Заочный «круглый стол».
В этом номере — размышления Алексея АЛЁХИНА, Владимира ГАНДЕЛЬСМАНА, Шамиля ИДИАТУЛЛИНА, Алёны КАРИМОВОЙ, Бахыта КЕНЖЕЕВА, Анны КОЗЛОВОЙ, Алексея САЛЬНИКОВА, Дарьи СЕЛЮКОВОЙ, Юрия СЕРЕБРЯНСКОГО, Глеба ШУЛЬПЯКОВА, Ростислава ЯРЦЕВА
Продолжение. Начало см.: «Дружба народов», 2022, № 7.
Опубликовано в журнале Дружба Народов, номер 8, 2022
1. Кому вы наследуете? (В широком смысле слова и в литературе «всех времен и народов».)
Если в самом широком смысле, то, наверное, вообще всем. Включая безвестных авторов из какого-нибудь Шумера, от которых не дошло ни имени, ни строчки. Потому что словесное художественное мышление, раз начавшись, не прерывалось никогда, и его прошлое присутствует — когда целыми фразами, когда единичными атомами — во всей последующей поэтической речи. Что мы порой с удивлением обнаруживаем, открыв текст неведомого автора, иногда из давних времен, и найдя в нем переклички со своими собственными опытами. Да до того близкие, что хочется украсть.
Ну, а в узком… Речь, как я понимаю, идет о поэтике. Пожалуй, питательной почвой были ветвь русской модернистской короткой прозы (Олеша, Ильф — только не романов-фельетонов, а записных книжек; отчасти поздний Катаев), Хлебников (не головокружительных рифмованных экспериментов, а верлибрический: «Зверинец», «Ручей с холодною водой…») и русская домонгольская прозопоэзия (вроде «Слова о погибели Русской земли»). А еще в юности впечатлил ранний Вознесенский — подчеркнутой зримостью метафор и образов.
В зарубежной поэзии ближе всех оказались французские модернисты: Аполлинер, Блэз Сандрар… Тут, думаю, многое зависело от случая и от перевода.
2. Узнаёте ли вы в ком-то из молодых писателей — своих и своего поколения читателей, будь то «наследники» или оппоненты?
У моих сверстников такие точно имеются, иногда даже не отдающие в том себе отчета.

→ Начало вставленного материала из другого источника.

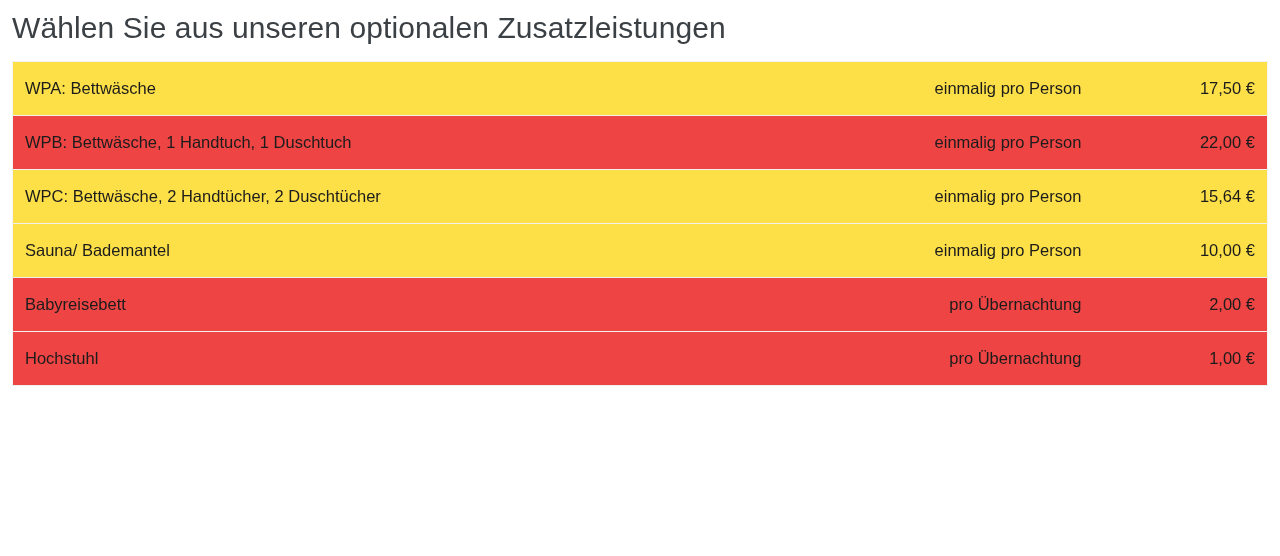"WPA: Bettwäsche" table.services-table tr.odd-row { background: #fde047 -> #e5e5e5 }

Мне кажется, кое-кто есть и у меня. Но не стану же я их называть — а то произведу кого-то в «наследники», а он в ответ выпучит глаза: «А ты-то кто?»
Вообще-то наследование в литературе, если речь не об эпигонах, идет, как известно, через поколение. Непосредственных предшественников как раз и сбрасывают с парохода, даже если и уверяют, что хотели сбросить Пушкина.

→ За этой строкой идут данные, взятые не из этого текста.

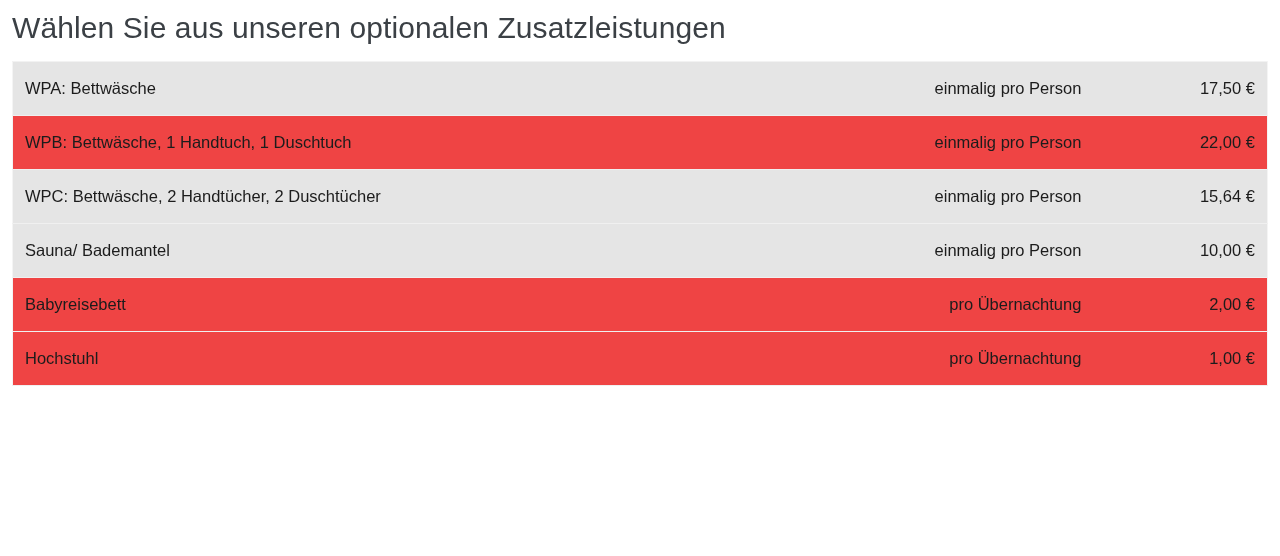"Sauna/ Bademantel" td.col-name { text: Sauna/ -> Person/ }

Вот литературные внуки подрастут хорошенько, объявят меня своим литературным дедушкой, тогда я, старенький, и умилюсь.
3. Литература ваших сверстников: что вас объединяет и отличает от других и для вас важно, чтобы сохранилось в будущем?
При всем разнообразии, наше поколение — впрочем, как и поэтов двух предыдущих — объединяет принадлежность к русской поэзии после великого модернистского перелома, что произошел в ней в начале минувшего века и который по суетливости порой пытаются повторить. Это новая художественная эпоха, как эпоха Возрождения, и она пусть не три века, но довольно долго будет длиться. Мы теперь примерно в кватроченто, и хочется, чтобы впереди оказалось чинквеченто.
Наше поколение, пожалуй, последнее, заставшее литературоцентричную эру. Для каждого из нас литература, поэзия по-прежнему непререкаемо значимое дело, на которое есть смысл потратить жизнь. Я хочу, чтобы те, кто после нас, хотя им и трудней, сохранили эту веру: в то, что писательство — это вся жизнь. А не отхожий промысел и не ролевая игра. Самое удивительное, что таких немало.